Tuesday, January 20, 2015

It's 2009 all over again.

A lot of people are talking about deflation now in a stupid way. Which I will explain later.

For the past few weeks/months when I read about people talking about deflation - the thing that scares me the most is they never seem to talk about the 2007-2010 time range.

When they write articles or when I see interviews, they talk about this crazy new confusing "thing" called deflation that we haven't seen since the Great Depression.  Which makes my brain go wild, because I vividly remember the deflation of 2008-2010. I own property. It's like they don't even recognise that period as a deflationary period.

This has actually caused quite a few conversations in the Snarkolepsy household. It makes my eyes grow wide because I don't understand how no one connects what we soon face with the closest example on record.

Home prices were down 40% or so. Wages went down. Food prices went down. But no one talks about it. It makes me so crazy I had to start plugging things into Google to make sure my memory wasn't failing me. Which is where I found this article that really gave me a sinking feeling in my stomach.

Deflation warning bells ring louder.

This is not from my blog earlier this summer, or even from this year. It's from 2009!

"NEW YORK (CNNMoney.com) -- Prices are falling for just about everything these days.

The government will report its key inflation index Friday morning, the Consumer Price Index, and economists believe the report is likely to show the first year-over-year drop in prices since 1955.

But while shoppers might see that as good news, economists generally view this as a threat to an already struggling economy.

That's because deflation, or a widespread drop in prices, is one of the most destructive forces that can hit an economy." 

The article goes on to say:

"Deflation is most often associated with the Great Depression. In 1930, consumer prices fell 2.3% and plunged 9% a year later. Prices fell nearly 10% in 1932 before the rate of decline started to slow. Still, prices didn't turn higher again until 1934.

The U.S. is nowhere close to that type of deflationary spiral just yet. Economists forecast that the year-over-year drop in January was just 0.1%

Much of that decline has been driven by lower gas prices. But there is clear evidence that falling prices are spreading beyond the pump. The core CPI, which strips out food and energy prices, fell at a compounded annual rate of 0.3% in the fourth quarter of 2008. "

Still further down in the article:

"Worries grow about more salary cuts

The potential economic pain that can be caused by deflation is so great that St. Louis Federal Reserve President James Bullard identified it in a speech Tuesday as the greatest risk facing the economy this year.

"I think we face some risk -- at this point only a risk -- of sustained deflation," he said, adding that "ongoing deflation in the United States might be particularly pernicious."

"I think we're on the precipice of outright, full-blown deflation and that we'll fall into that abyss by this summer," said Mark Zandi, chief economist for Moody's Economy.com. "Given the pressures businesses are under to sell something, they'll have to cut prices and I think they will."
Read the whole article here.

It's irritating to see business people questioning whether deflation will hit the US. Since summer I've been saying that if higher gas prices cause inflation, what do lower gas prices cause?

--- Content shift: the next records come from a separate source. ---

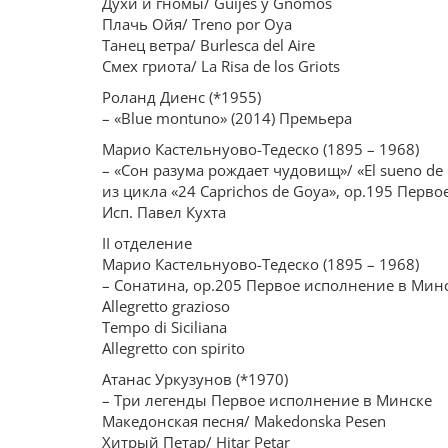
Духи и гномы/ Guijes y Gnomos
Плачь Ойя/ Treno por Oya
Танец ветра/ Burlesca del Aire
Смех гриота/ La Risa de los Griots
Роланд Диенс (*1955)
– «Blue montuno» (2014) Премьера
Марио Кастельнуово-Тедеско (1895 – 1968)
– «Сон разума рождает чудовищ»/ «El sueno de 
из цикла «24 Caprichos de Goya», ор.195 Перв
Исп. Павел Кухта
II отделение
Марио Кастельнуово-Тедеско (1895 – 1968)
– Сонатина, ор.205 Первое исполнение в Мин
Allegretto grazioso
Tempo di Siciliana
Allegretto con spirito
Атанас Уркузунов (*1970)
– Три легенды Первое исполнение в Минске
Македонская песня/ Makedonska Pesen
Хитрый Петар/ Hitar Petar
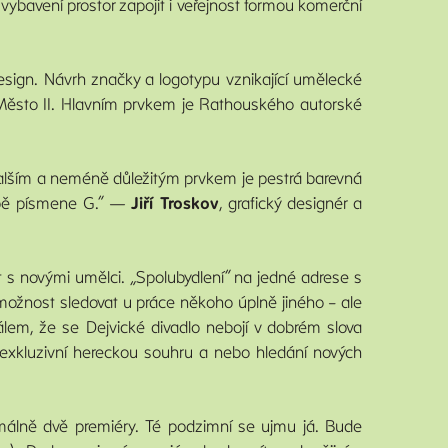
 vybavení prostor zapojit i veřejnost formou komerční
 Design. Návrh značky a logotypu vznikající umělecké
ní Město II. Hlavním prvkem je Rathouského autorské
é. Dalším a neméně důležitým prvkem je pestrá barevná
době písmene G.“ —
Jiří Troskov
, grafický designér a
vat s novými umělci. „Spolubydlení“ na jedné adrese s
ožnost sledovat u práce někoho úplně jiného – ale
álem, že se Dejvické divadlo nebojí v dobrém slova
í, exkluzivní hereckou souhru a nebo hledání nových
imálně dvě premiéry. Té podzimní se ujmu já. Bude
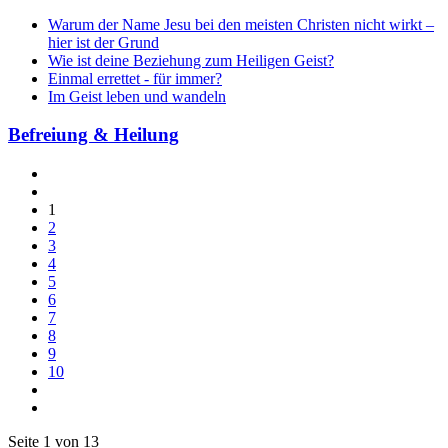
Warum der Name Jesu bei den meisten Christen nicht wirkt –
hier ist der Grund
Wie ist deine Beziehung zum Heiligen Geist?
Einmal errettet - für immer?
Im Geist leben und wandeln
Befreiung & Heilung
1
2
3
4
5
6
7
8
9
10
Seite 1 von 13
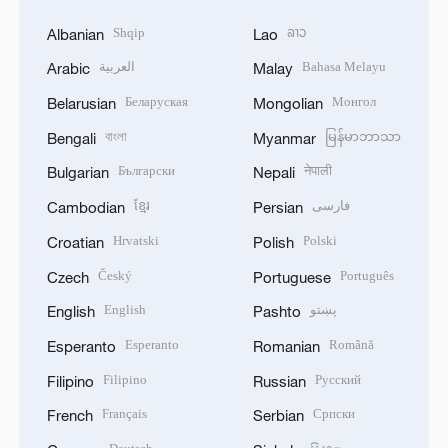
Shqip
ລາວ
Albanian
Lao
العربية
Bahasa Melayu
Arabic
Malay
Беларуская
Монгол
Belarusian
Mongolian
বাংলা
မြန်မာဘာသာ
Bengali
Myanmar
Български
नेपाली
Bulgarian
Nepali
ខ្មែរ
فارسی
Cambodian
Persian
Hrvatski
Polski
Croatian
Polish
Český
Português
Czech
Portuguese
English
پښتو
English
Pashto
Esperanto
Română
Esperanto
Romanian
Filipino
Русский
Filipino
Russian
Français
Српски
French
Serbian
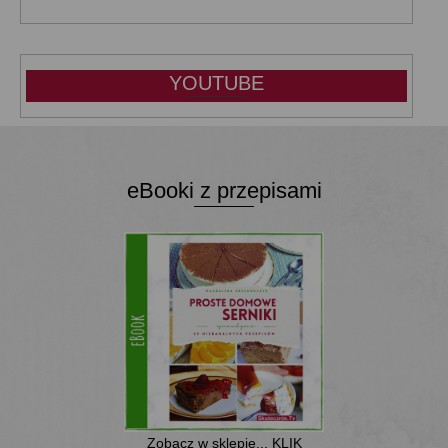
YOUTUBE
eBooki z przepisami
Zobacz w sklepie... KLIK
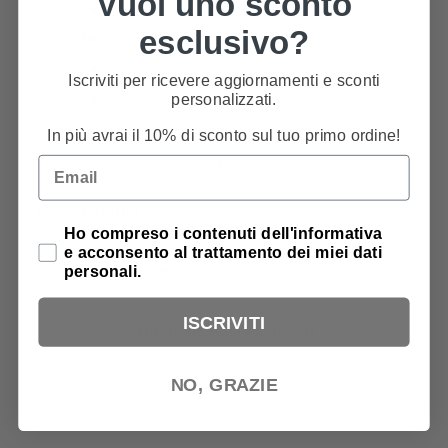
Vuoi uno sconto
4
0
%
esclusivo?
3
0
%
2
0
%
Iscriviti per ricevere aggiornamenti e sconti
1
0
%
personalizzati.
In più avrai il 10% di sconto sul tuo primo ordine!
Email
Scrivi una recensione
Recensioni
0
Privacy Policy
Ho compreso i contenuti dell'informativa
e acconsento al trattamento dei miei dati
personali.
ISCRIVITI
Ancora nessuna recensione
NO, GRAZIE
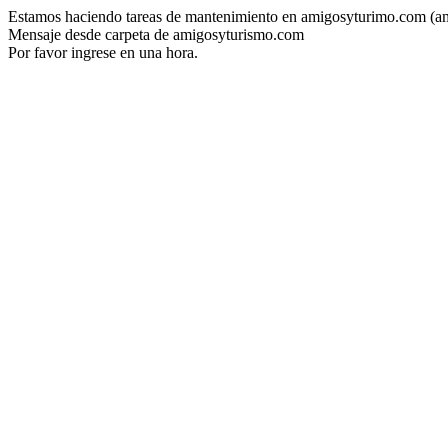
Estamos haciendo tareas de mantenimiento en amigosyturimo.com (a
Mensaje desde carpeta de amigosyturismo.com
Por favor ingrese en una hora.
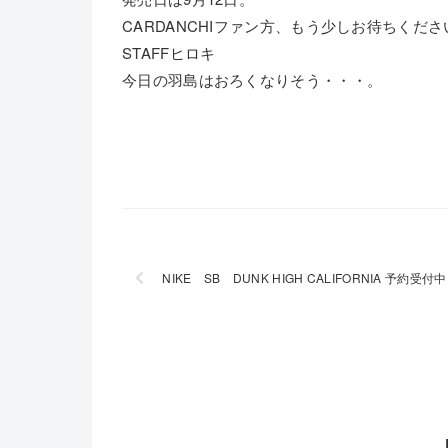
CARDANCHIファン方、もう少しお待ちくだ
STAFFヒロキ
今日の羽島はおろくなりそう・・・。
NIKE SB DUNK HIGH CALIFORNIA 予約受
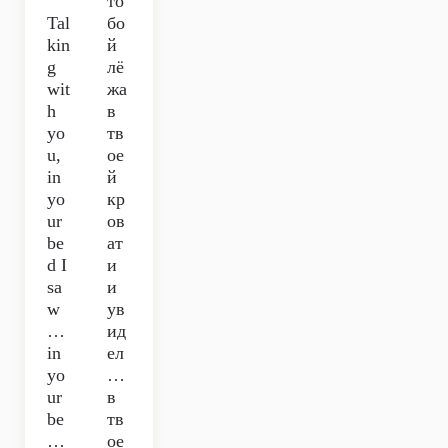
то
Tal
бо
kin
й
g
лё
wit
жа
h
в
yo
тв
u,
ое
in
й
yo
кр
ur
ов
be
ат
d I
и
sa
и
w
ув
…
ид
in
ел
yo
…
ur
в
be
тв
…
ое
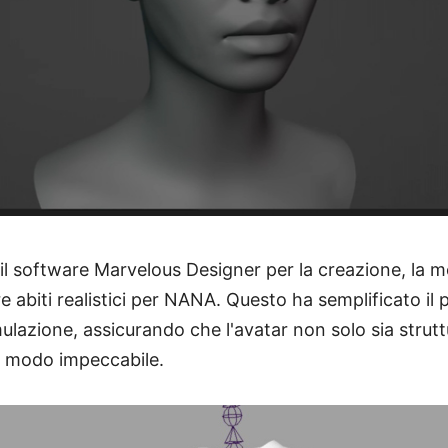
 il software Marvelous Designer per la creazione, la modi
re abiti realistici per NANA. Questo ha semplificato il
ulazione, assicurando che l'avatar non solo sia strut
n modo impeccabile.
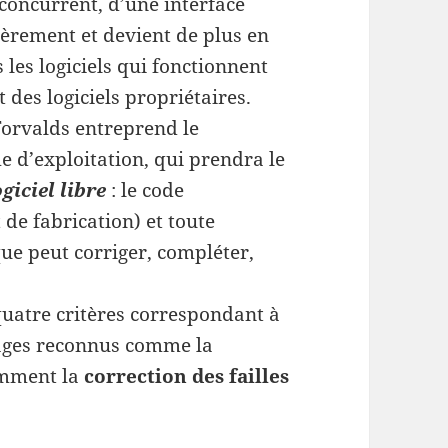
concurrent, d’une interface
èrement et devient de plus en
les logiciels qui fonctionnent
 des logiciels propriétaires.
Torvalds entreprend le
d’exploitation, qui prendra le
ogiciel libre
: le code
 de fabrication) et toute
ue peut corriger, compléter,
quatre critères correspondant à
ntages reconnus comme la
amment la
correction des failles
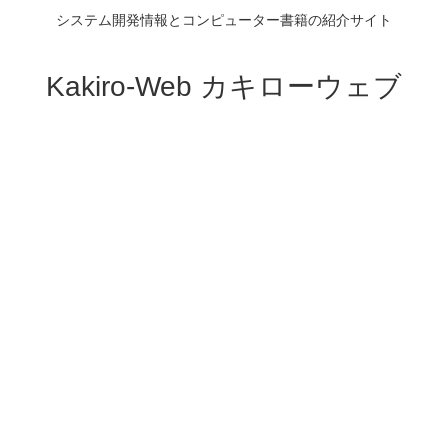
システム開発情報とコンピューター書籍の紹介サイト
Kakiro-Web カキローウェブ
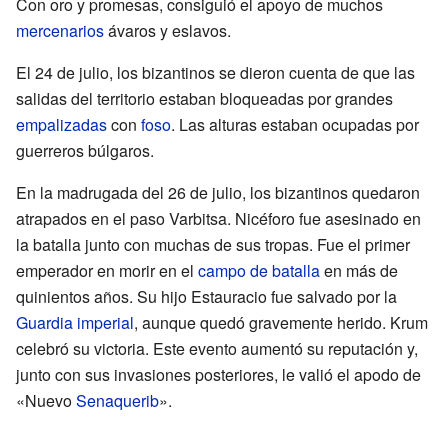
Con oro y promesas, consiguió el apoyo de muchos
mercenarios
ávaros y eslavos.
El 24 de julio, los bizantinos se dieron cuenta de que las
salidas del territorio estaban bloqueadas por grandes
empalizadas
con
foso
. Las alturas estaban ocupadas por
guerreros búlgaros.
En la madrugada del 26 de julio, los bizantinos quedaron
atrapados en el paso Varbitsa. Nicéforo fue asesinado en
la batalla junto con muchas de sus tropas. Fue el primer
emperador en morir en el
campo de batalla
en más de
quinientos años. Su hijo Estauracio fue salvado por la
Guardia imperial
, aunque quedó gravemente herido. Krum
celebró su victoria. Este evento aumentó su reputación y,
junto con sus invasiones posteriores, le valió el apodo de
«Nuevo
Senaquerib
».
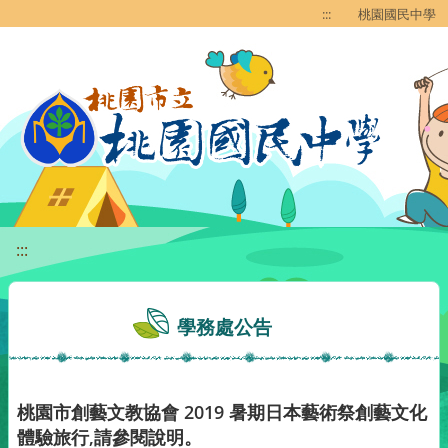
移至網頁之主要內容區位置
:::
桃園國民中學
:::
學務處公告
桃園市創藝文教協會 2019 暑期日本藝術祭創藝文化
體驗旅行,請參閱說明。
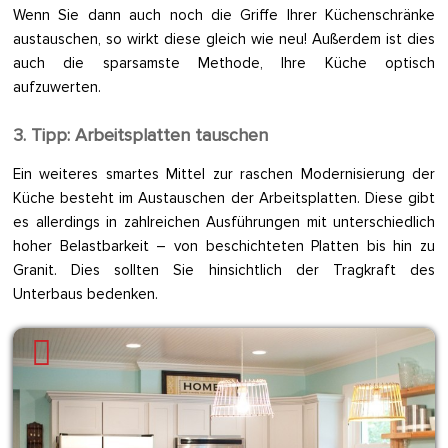
Wenn Sie dann auch noch die Griffe Ihrer Küchenschränke
austauschen, so wirkt diese gleich wie neu! Außerdem ist dies
auch die sparsamste Methode, Ihre Küche optisch
aufzuwerten.
3. Tipp: Arbeitsplatten tauschen
Ein weiteres smartes Mittel zur raschen Modernisierung der
Küche besteht im Austauschen der Arbeitsplatten. Diese gibt
es allerdings in zahlreichen Ausführungen mit unterschiedlich
hoher Belastbarkeit – von beschichteten Platten bis hin zu
Granit. Dies sollten Sie hinsichtlich der Tragkraft des
Unterbaus bedenken.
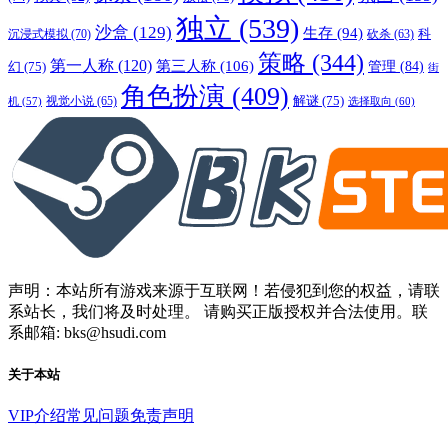
独立
(539)
沙盒
(129)
生存
(94)
沉浸式模拟
(70)
科
砍杀
(63)
策略
(344)
第一人称
(120)
第三人称
(106)
管理
(84)
幻
(75)
街
角色扮演
(409)
解谜
(75)
视觉小说
(65)
选择取向
(60)
机
(57)
声明：本站所有游戏来源于互联网！若侵犯到您的权益，请联
系站长，我们将及时处理。 请购买正版授权并合法使用。联
系邮箱: bks@hsudi.com
关于本站
VIP介绍
常见问题
免责声明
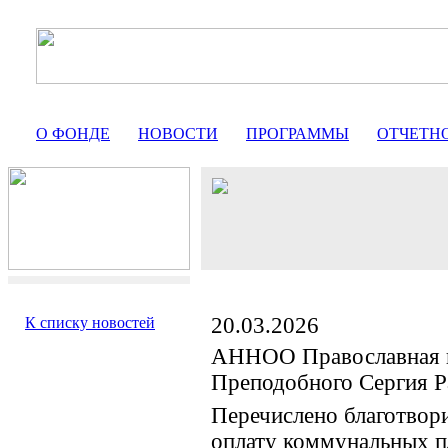
О ФОНДЕ
НОВОСТИ
ПРОГРАММЫ
ОТЧЕТН
20.03.2026
К списку новостей
АННОО Православная 
Преподобного Сергия Р
Перечислено благотвор
оплату коммунальных п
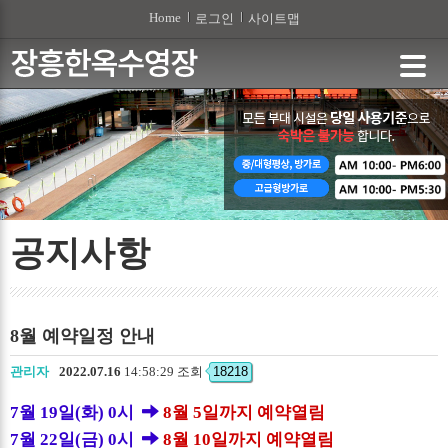
본문 바로가기
Home
로그인
사이트맵
공지사항
8월 예약일정 안내
관리자
2022.07.16
14:58:29 조회
18218
7월 19일(화) 0시
8월 5일까지 예약열림
7월 22일(금) 0시
8월 10일까지 예약열림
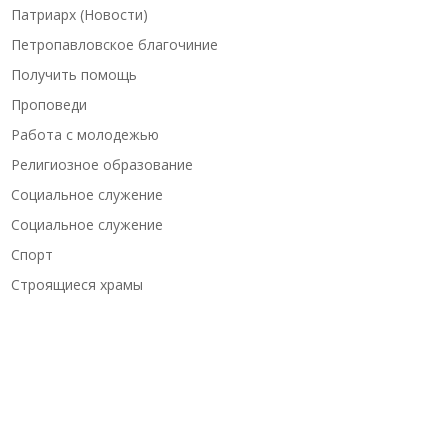
Патриарх (Новости)
Петропавловское благочиние
Получить помощь
Проповеди
Работа с молодежью
Религиозное образование
Социальное служение
Социальное служение
Спорт
Строящиеся храмы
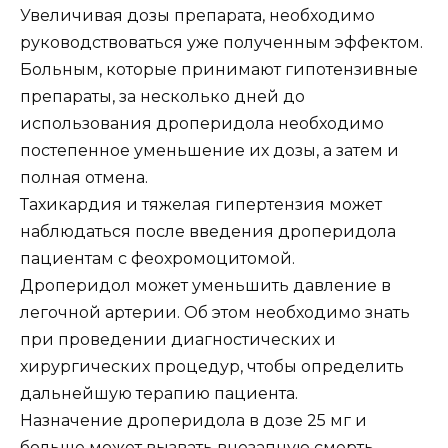
Увеличивая дозы препарата, необходимо
руководствоваться уже полученным эффектом.
Больным, которые принимают гипотензивные
препараты, за несколько дней до
использования дроперидола необходимо
постепенное уменьшение их дозы, а затем и
полная отмена.
Тахикардия и тяжелая гипертензия может
наблюдаться после введения дроперидола
пациентам с феохромоцитомой.
Дроперидол может уменьшить давление в
легочной артерии. Об этом необходимо знать
при проведении диагностических и
хирургических процедур, чтобы определить
дальнейшую терапию пациента.
Назначение дроперидола в дозе 25 мг и
больше может вызвать внезапную смерть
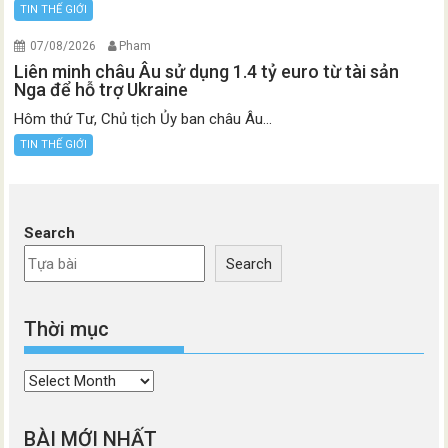
TIN THẾ GIỚI
07/08/2026
Pham
Liên minh châu Âu sử dụng 1.4 tỷ euro từ tài sản
Nga để hỗ trợ Ukraine
Hôm thứ Tư, Chủ tịch Ủy ban châu Âu...
TIN THẾ GIỚI
Search
Search
Thời mục
Thời
mục
BÀI MỚI NHẤT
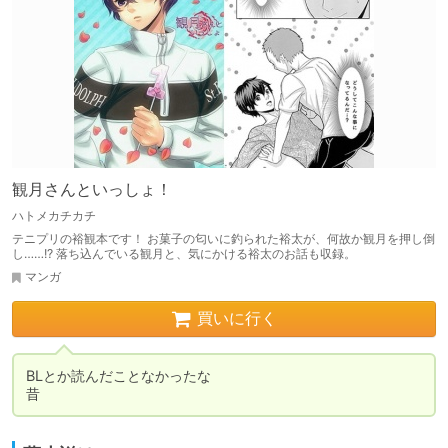
観月さんといっしょ！
ハトメカチカチ
テニプリの裕観本です！ お菓子の匂いに釣られた裕太が、何故か観月を押し倒
し……!? 落ち込んでいる観月と、気にかける裕太のお話も収録。
マンガ
買いに行く
BLとか読んだことなかったな

昔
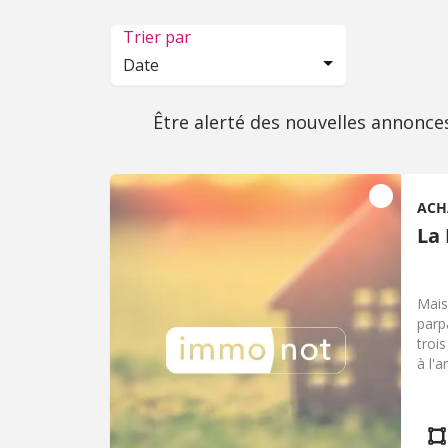
Trier par
Date
Être alerté des nouvelles annonce
ACH
La
Mais
parp
troi
à l'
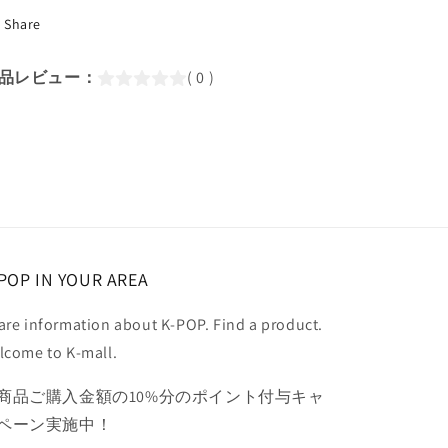
語
語
字
Share
字
幕
幕
あ
あ
品レビュー：
( 0 )
り)/
り)/
GONG
GONG
YOO
YOO
コ
コ
ン
ン
ユ
ユ
KPOP
KPOP
DVD
DVD
の
の
POP IN YOUR AREA
数
数
are information about K-POP. Find a product.
量
量
を
を
lcome to K-mall.
減
増
商品ご購入金額の10%分のポイント付与キャ
ら
や
す
す
ペーン実施中！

Deflation.

OF course this is going to hit the US. This article shows you exactly why people who have been trumpeting lower gas prices as a savior to the US economy don't really understand deflation. Lower gas prices didn't make one bit of difference in 2009. The circumstances aren't exactly apples to apples since there aren't quite as many people underwater in their houses. So we will see how things go I guess.